Why swipe right?


Tinder — a popular dating app that allows people to “match” with others in their area — is being used by people under 18. Most of those teens are not looking for true love or a one night stand; they are looking for entertainment, friends they know in real life and an opportunity to be someone they’re not. Some teens on Tinder barely use the app, they only have it for the social gain of having a dating app. 
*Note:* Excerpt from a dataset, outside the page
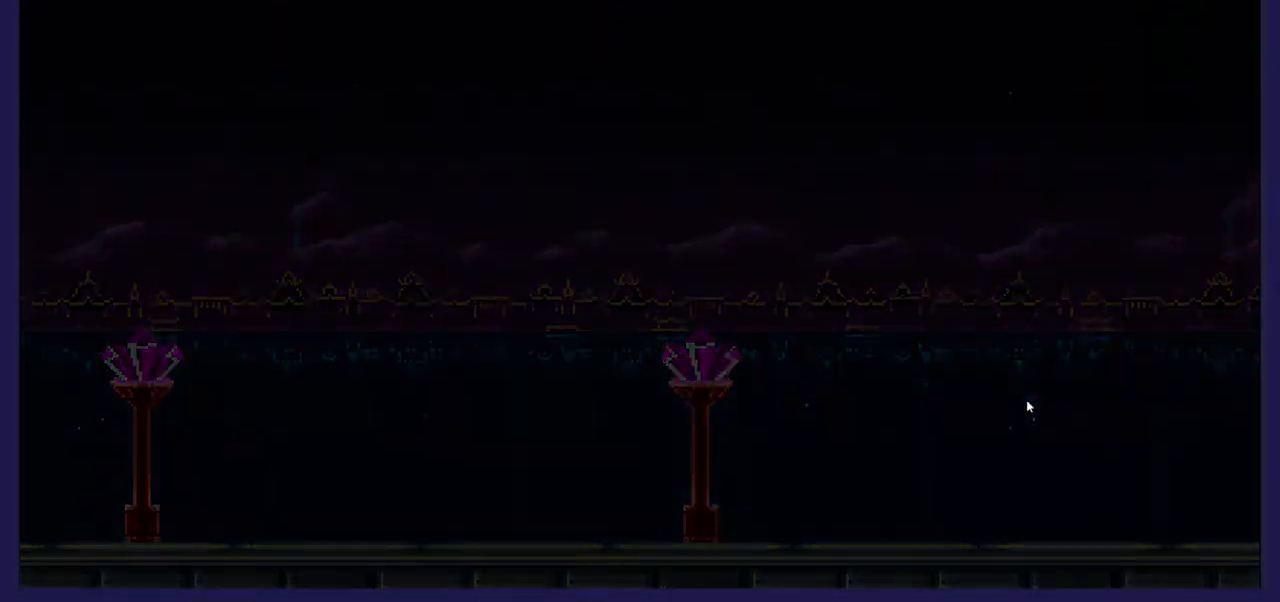
{"buttons": ["DPAD_RIGHT"], "left_stick": "center", "right_stick": "center", "events": []}
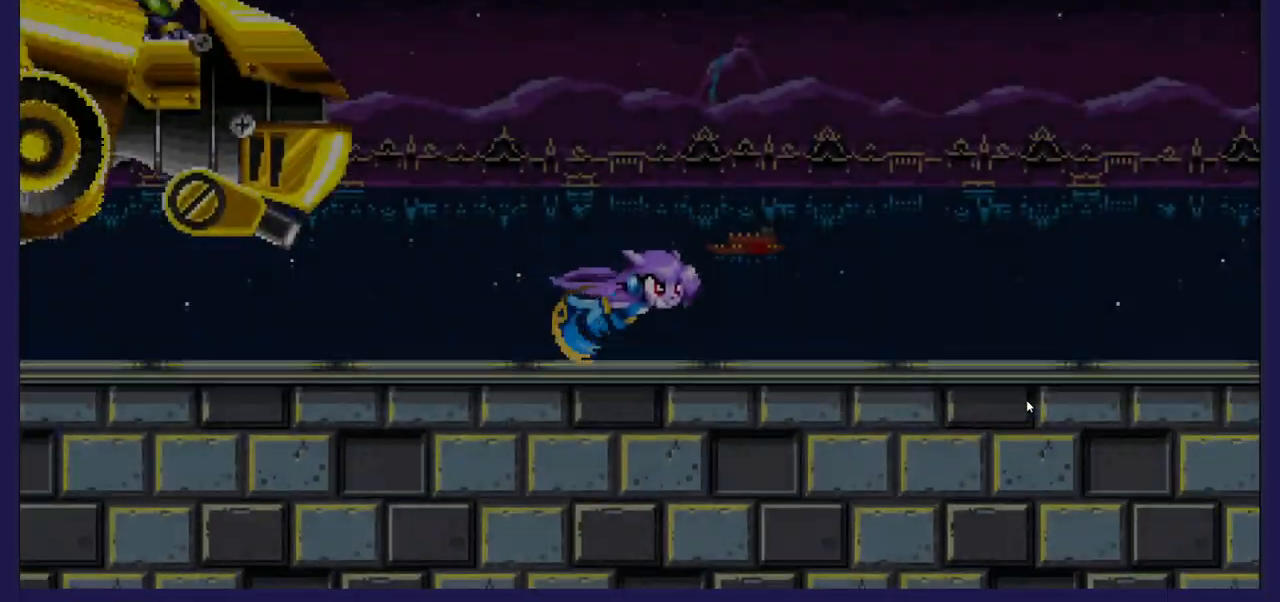
{"buttons": ["DPAD_RIGHT"], "left_stick": "center", "right_stick": "center", "events": []}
Mackensie Fidler,* a 17-year-old senior at Community, downloaded Tinder the summer before her junior year. Her original intent was to use it like any other social media she had: for entertainment. She found the idea of downloading Tinder funny. Since then, she has had the app on and off and has created a fake backstory that is not accurate to who she really is: she tells people she is an 18-year-old freshman at the University of Michigan. Fidler never has nor intends to meet up with people in person but will Snapchat them from her house. To hide that she’s not at the U of M, she tells them she lives in an apartment with her friends in Ypsilanti to explain why her room doesn’t look like a dorm. 

Fidler’s not the only teen to lie about her age on Tinder. Shannon Bishop* is a high school junior who downloaded Tinder because she was bored and wanted a new source of entertainment. 

Her Tinder profile lists her age as 18 but once she matches with people she usually notifies them of her true age: 16. Once in a while, someone will “unmatch” with her after finding out how young she is. Recently her account was taken down for an unknown reason. Bishop assumes someone reported her account after finding out she was only 16. This violated Tinder’s policies because their minimum age limit is 18. 

Unlike many other underage teens on the app, Bishop has met up with people she found on Tinder. The only people she has met are people she already knew of, and happened to match with. They have all been U of M students and nobody older than 22. Bishop has her age preference set from 18-22 meaning only people in that age range show up on her screen and her profile only shows up on the screens of people in that age group. 

“I think it would be better if you were 16 and could only match with 16 through 18-year-olds. That’s how it used to be. Everyone knows that [teens under 18] are on Tinder,” Bishop said. She thinks safety would improve if teens who were not 18 could list their true age and match with people within a couple years of their age. She believes this may limit the number of minors lying about their ages. 

In 2016 Tinder changed its policies, 13 to 17-year-olds used to be permitted on the app. They would only be shown other minors and could not match with those 18 and over. However, Tinder changed its policy in 2016 because users under 18 lied about their ages when making a Facebook account, which translated to Tinder because someone could make a Tinder account using their Facebook. Tinder receives the profile information Facebook already has about someone. 

Tinder’s current policies prevent those under 18 from making accounts… with their real ages. Their policy states that they do not want teens on Tinder, but their prevention techniques mostly depend on automated services and reporting by other users. It’s not very hard to make a fake account: Tinder doesn’t verify that the age listed on someone’s profile is their actual age. The chances that the underage person’s account is taken down completely depends on the connections they make and if someone else reports them as a minor. 

Although Fidler has never met up with anyone, she does have advice for any teens who may be considering meeting up with someone from Tinder: don’t go at night, let a friend know where you will be and make sure you have a plan in case something goes wrong. 

Fidler talks about how teens using Tinder is not necessarily unsafe, as long as it is being done for the right reason, her advice to teens is to make sure it’s the right decision for you. 

“I would just say like, think about why you want to be on that app,” Fidler said. “Think about whether or not it’s really the healthy choice for you and whether or not your safety is at risk. If you are the kind of person that would put yourself in compromising situations, then you shouldn’t have a dating app.”